▶ **Task objective**: Among these entries, count the lines containing the word "nose" and answer with only the number.

>>>>>

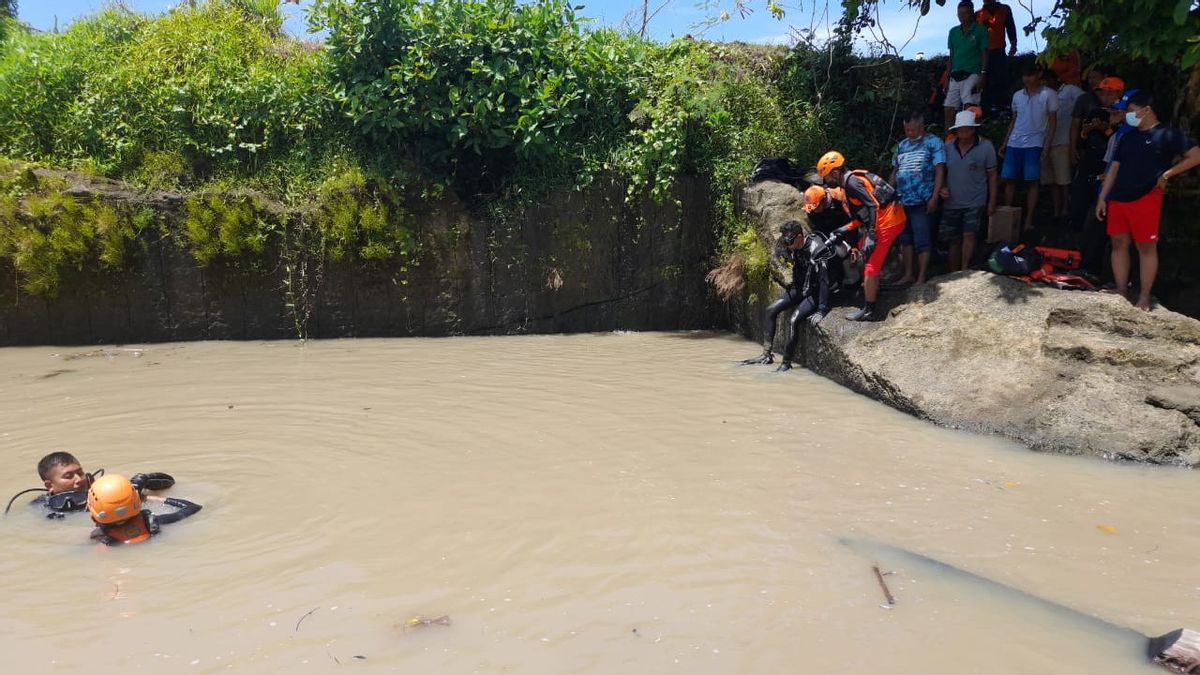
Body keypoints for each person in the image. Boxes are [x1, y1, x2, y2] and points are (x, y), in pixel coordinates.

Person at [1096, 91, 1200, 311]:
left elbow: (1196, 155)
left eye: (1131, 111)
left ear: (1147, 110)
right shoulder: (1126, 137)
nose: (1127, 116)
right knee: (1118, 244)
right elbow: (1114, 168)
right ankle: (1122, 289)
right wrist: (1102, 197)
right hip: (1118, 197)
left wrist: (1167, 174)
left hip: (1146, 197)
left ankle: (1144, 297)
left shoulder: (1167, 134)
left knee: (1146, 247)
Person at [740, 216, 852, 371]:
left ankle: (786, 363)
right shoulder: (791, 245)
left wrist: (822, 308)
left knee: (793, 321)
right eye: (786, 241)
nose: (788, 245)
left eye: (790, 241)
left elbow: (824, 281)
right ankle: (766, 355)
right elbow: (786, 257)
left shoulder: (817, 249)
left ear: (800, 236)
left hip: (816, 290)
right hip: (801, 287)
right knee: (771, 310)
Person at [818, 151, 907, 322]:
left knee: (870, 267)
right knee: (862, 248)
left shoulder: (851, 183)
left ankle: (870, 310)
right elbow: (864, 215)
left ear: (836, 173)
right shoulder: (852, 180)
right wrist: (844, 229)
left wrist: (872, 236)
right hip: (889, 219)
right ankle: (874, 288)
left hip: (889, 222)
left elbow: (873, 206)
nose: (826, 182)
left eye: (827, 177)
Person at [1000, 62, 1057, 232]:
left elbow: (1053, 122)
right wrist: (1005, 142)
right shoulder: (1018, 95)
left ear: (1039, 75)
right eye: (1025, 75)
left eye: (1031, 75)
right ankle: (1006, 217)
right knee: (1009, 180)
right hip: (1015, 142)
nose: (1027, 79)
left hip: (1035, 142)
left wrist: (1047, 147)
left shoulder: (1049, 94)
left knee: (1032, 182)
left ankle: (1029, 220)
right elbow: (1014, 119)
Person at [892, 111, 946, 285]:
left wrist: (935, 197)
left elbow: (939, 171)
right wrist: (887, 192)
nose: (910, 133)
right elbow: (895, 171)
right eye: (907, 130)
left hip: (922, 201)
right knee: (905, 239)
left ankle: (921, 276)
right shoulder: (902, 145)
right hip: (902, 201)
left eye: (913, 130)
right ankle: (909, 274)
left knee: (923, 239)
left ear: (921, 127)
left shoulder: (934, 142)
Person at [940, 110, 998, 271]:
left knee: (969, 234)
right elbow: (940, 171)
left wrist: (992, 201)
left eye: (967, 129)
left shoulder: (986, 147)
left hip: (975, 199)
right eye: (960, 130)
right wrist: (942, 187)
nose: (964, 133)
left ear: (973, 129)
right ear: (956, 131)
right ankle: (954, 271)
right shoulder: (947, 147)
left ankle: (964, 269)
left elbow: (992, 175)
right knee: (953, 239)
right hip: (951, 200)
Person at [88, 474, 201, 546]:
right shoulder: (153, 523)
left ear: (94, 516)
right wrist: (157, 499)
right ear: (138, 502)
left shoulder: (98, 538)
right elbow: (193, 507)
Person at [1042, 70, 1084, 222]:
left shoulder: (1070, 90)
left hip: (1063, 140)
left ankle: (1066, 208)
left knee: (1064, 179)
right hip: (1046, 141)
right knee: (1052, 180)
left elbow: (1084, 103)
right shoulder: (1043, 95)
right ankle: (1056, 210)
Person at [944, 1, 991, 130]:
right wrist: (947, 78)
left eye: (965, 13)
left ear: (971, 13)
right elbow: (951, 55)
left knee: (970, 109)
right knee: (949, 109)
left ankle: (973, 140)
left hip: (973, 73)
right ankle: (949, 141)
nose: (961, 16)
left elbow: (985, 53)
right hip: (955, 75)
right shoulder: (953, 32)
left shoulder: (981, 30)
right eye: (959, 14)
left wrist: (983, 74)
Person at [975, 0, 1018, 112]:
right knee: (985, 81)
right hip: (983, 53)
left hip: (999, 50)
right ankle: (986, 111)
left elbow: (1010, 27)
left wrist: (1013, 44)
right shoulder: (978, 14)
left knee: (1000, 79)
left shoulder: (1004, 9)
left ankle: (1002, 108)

<<<<<
>>>>>

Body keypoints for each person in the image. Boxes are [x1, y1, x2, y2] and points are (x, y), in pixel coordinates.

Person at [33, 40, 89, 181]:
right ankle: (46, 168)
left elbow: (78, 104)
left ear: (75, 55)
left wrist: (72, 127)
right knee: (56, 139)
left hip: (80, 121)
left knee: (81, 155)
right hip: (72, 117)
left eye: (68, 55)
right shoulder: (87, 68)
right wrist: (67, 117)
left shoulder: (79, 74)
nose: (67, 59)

<<<<<

▶ **Task answer**: 8